But the distinction between “core” al Qaeda and the affiliates has always been an empty one. All of the official al Qaeda affiliates—Al Qaeda in the Arabian Peninsula, Al Qaeda in Iraq, Al Qaeda in the Islamic Maghreb, and Shabaab in Somalia—have sworn an oath of loyalty (bayah) to Ayman al Zawahiri. Earlier this year, the head of the Al Nusrah Front in Syria reaffirmed his oath of loyalty as well. This is no small matter. It means that these groups are committed to following Zawahiri’s orders and pursuing al Qaeda’s strategic vision, which goes far beyond attacking America.
In practice, it is of course impossible for Zawahiri to manage the day-to-day operations of the affiliates. But he does not need to—decentralization is a source of organizational strength, not weakness. If one head of the jihadist hydra is cut off, others live to fight another day. Still, there is abundant evidence that al Qaeda’s senior leadership communicates with, and sets the agenda for, the affiliates. Al Qaeda’s senior leaders also rely upon loyal followers who will advance the organization’s cause even absent day-to-day guidance.
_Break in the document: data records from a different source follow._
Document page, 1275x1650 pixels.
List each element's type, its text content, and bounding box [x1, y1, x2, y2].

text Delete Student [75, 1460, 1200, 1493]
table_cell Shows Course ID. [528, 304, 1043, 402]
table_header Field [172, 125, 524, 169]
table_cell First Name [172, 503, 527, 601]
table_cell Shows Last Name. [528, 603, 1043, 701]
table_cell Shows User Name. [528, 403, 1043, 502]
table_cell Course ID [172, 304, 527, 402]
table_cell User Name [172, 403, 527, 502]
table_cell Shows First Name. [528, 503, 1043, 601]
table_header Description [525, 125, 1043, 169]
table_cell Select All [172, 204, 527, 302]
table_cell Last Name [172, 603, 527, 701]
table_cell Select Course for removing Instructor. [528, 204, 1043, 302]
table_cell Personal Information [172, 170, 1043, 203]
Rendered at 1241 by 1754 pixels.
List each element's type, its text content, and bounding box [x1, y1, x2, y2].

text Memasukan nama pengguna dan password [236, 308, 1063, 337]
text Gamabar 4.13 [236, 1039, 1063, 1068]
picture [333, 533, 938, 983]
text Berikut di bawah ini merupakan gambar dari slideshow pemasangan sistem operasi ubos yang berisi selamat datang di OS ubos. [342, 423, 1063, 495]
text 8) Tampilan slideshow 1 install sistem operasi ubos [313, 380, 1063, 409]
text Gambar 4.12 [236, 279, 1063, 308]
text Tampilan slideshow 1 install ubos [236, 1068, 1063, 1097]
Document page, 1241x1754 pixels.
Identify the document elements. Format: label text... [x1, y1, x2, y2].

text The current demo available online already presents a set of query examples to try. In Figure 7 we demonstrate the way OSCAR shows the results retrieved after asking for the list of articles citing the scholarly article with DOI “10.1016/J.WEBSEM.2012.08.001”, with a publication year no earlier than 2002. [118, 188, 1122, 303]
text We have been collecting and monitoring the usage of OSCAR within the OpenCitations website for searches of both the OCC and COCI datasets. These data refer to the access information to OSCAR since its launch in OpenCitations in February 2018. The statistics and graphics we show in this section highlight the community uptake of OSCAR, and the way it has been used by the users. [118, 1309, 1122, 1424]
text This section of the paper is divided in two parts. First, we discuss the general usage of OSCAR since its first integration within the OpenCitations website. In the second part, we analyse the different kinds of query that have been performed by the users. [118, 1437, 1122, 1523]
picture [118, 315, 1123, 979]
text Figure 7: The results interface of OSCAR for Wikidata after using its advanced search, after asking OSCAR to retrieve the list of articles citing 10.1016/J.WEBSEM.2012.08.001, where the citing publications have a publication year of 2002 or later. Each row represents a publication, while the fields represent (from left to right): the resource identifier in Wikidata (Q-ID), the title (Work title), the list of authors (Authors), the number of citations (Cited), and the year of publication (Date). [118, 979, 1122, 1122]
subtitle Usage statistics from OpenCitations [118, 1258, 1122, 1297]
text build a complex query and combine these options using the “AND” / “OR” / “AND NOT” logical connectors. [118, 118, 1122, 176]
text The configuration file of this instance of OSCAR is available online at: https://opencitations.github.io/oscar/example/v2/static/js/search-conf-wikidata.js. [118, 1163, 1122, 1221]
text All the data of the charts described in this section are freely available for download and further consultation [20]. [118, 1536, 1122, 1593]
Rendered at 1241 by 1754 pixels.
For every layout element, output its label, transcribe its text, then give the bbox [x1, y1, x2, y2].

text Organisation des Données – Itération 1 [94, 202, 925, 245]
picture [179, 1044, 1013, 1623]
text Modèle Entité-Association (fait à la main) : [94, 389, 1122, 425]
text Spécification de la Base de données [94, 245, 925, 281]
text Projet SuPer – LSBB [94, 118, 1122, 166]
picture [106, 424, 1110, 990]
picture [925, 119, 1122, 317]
Consider just some of the terrorists who run al Qaeda’s operations outside of Afghanistan and Pakistan. Headquartered in Yemen, Al Qaeda in the Arabian Peninsula is led by Nasir al Wuhayshi, a terrorist who served as Osama bin Laden’s aide-de-camp for several years prior to 9/11. Wuhayshi was bin Laden’s protégé and remained loyal to the al Qaeda master even through the darkest times, including the Battle of Tora Bora in late 2001, when all could have been lost. Bin Laden later returned the favor, rejecting a plea by some AQAP members to replace Wuhayshi as their leader with Anwar al Awlaki, the charismatic al Qaeda ideologue who has since been killed in a drone strike. Some of Wuhayshi’s lieutenants also served al Qaeda in Afghanistan well before the 9/11 attacks. And together they are advancing al Qaeda’s global jihadist agenda, simultaneously fighting for territory inside Yemen while overseeing plots against the United States.
By what standard is Wuhayshi today not a core member of al Qaeda? Is the reason simply that he lives in Yemen, and not Afghanistan or Pakistan?